Po pierwsze, deklarując, iż jest kandydatem bezpartyjnym nie może liczyć na finansowanie kampanii ze środków partyjnych, mimo, iż popierany jest przez Stronnictwo Demokratyczne. Powoduje to znaczne ograniczenie kampanii, jej rozmachu i efektów, jakie przyniesie.
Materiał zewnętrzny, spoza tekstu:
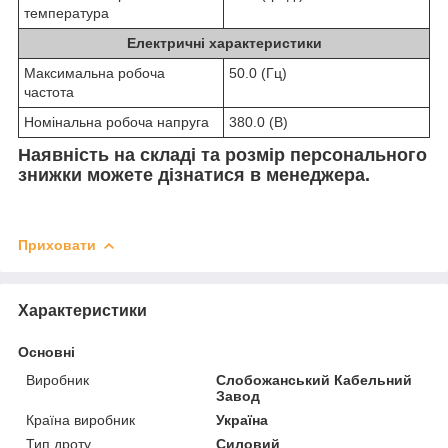
температура
Електричні характеристики
Максимальна робоча
50.0 (Гц)
частота
Номінальна робоча напруга
380.0 (В)
Наявність на складі та розмір персонального
знижки можете дізнатися в менеджера.
Приховати
Характеристики
Основні
Виробник
Слобожанський Кабельний
Завод
Країна виробник
Україна
Тип дроту
Силовий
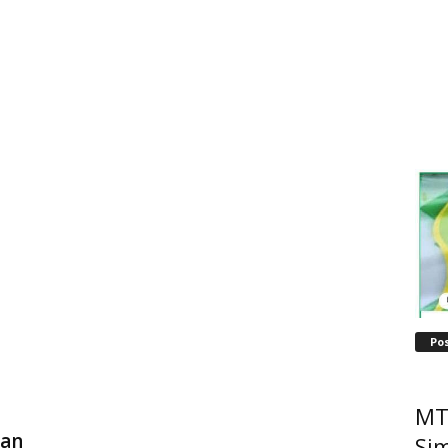
Po
MT
ian
Sim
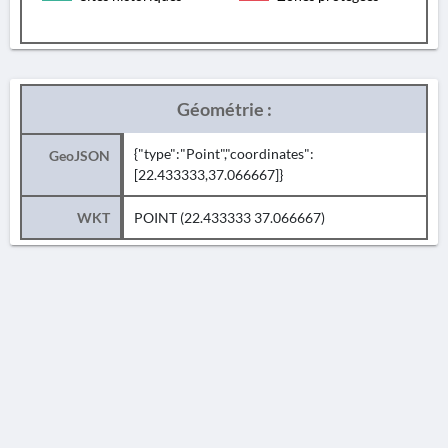
Géométrie :
{"type":"Point","coordinates":
GeoJSON
[22.433333,37.066667]}
WKT
POINT (22.433333 37.066667)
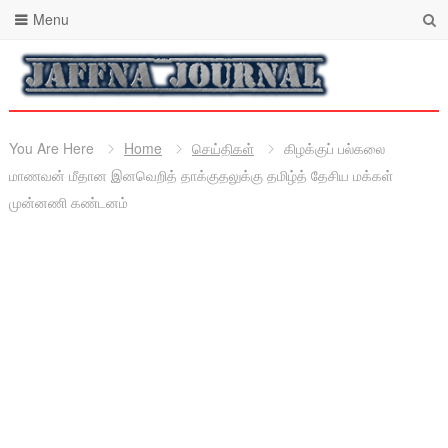
Menu
You Are Here
Home
செய்திகள்
கிழக்குப் பல்கலை
மாணவன் மீதான இனவெறித் தாக்குதலுக்கு தமிழ்த் தேசிய மக்கள்
முன்னணி கண்டனம்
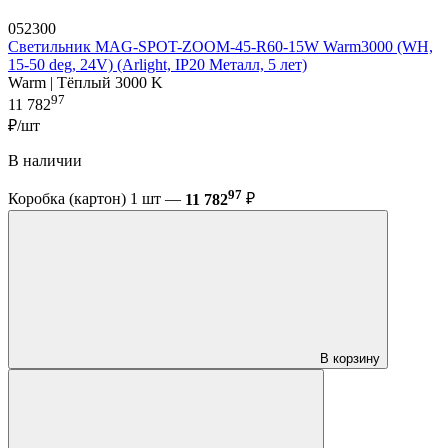
052300
Светильник MAG-SPOT-ZOOM-45-R60-15W Warm3000 (WH,
15-50 deg, 24V) (Arlight, IP20 Металл, 5 лет)
Warm | Тёплый 3000 K
97
11 782
₽/шт
В наличии
97
Коробка (картон) 1 шт —
11 782
₽
В корзину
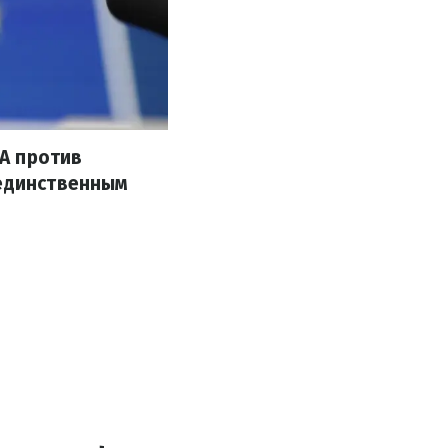
А против
 единственным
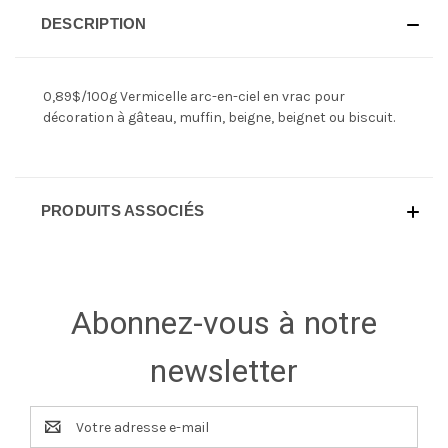
DESCRIPTION
0,89$/100g Vermicelle arc-en-ciel en vrac pour
décoration à gâteau, muffin, beigne, beignet ou biscuit.
PRODUITS ASSOCIÉS
Abonnez-vous à notre
newsletter
Adresse
e-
Po drugie, sama partia, która miała wspierać Olechowskiego w nadchodzących wyborach targana była różnymi wydarzeniami, powodującymi liczne zawirowania i trafiającymi rykoszetem w wizerunek byłego ministra. Główną osią konfliktu w łonie partii były walki frakcyjne między zwolennikami Pawła Piskorskiego, a starymi działaczami Stronnictwa. Oczywiście powodem sporów była walka o przywództwo i wpływy.
Po trzecie, ostatnie wydarzenie związane z postawieniem Piskorskiemu zarzutów prokuratorskich znacznie komplikują drogę po zwycięstwo w wyborach prezydenckich. Przede wszystkim zarzuty dla Pawła Piskorskiego spowodowały jego wycofanie z aktywnego wspierania Andrzeja Olechowskiego i wakat na stanowisku szefa jego kampanii.
Jednak pojawia się cień nadziei na sukces. Światełkiem w tunelu może okazać się wycofanie z wyścigu do Pałacu Prezydenckiego obecnego premiera Donalda Tuska. Otwiera to możliwość przeprowadzenia prawyborów w szeregach Platformy i wyłonienia nowego kandydata na prezydenta. Dużo uwagi poświęca się również Olechowskiemu. Pojawiają się głosy, iż możliwy jest jego strat w prawyborach w PO. Jeśli wyniki byłyby dla niego pozytywne to istnieje szansa, iż to właśnie Olechowski będzie kandydatem Platformy w najbliższych wyborach prezydenckich.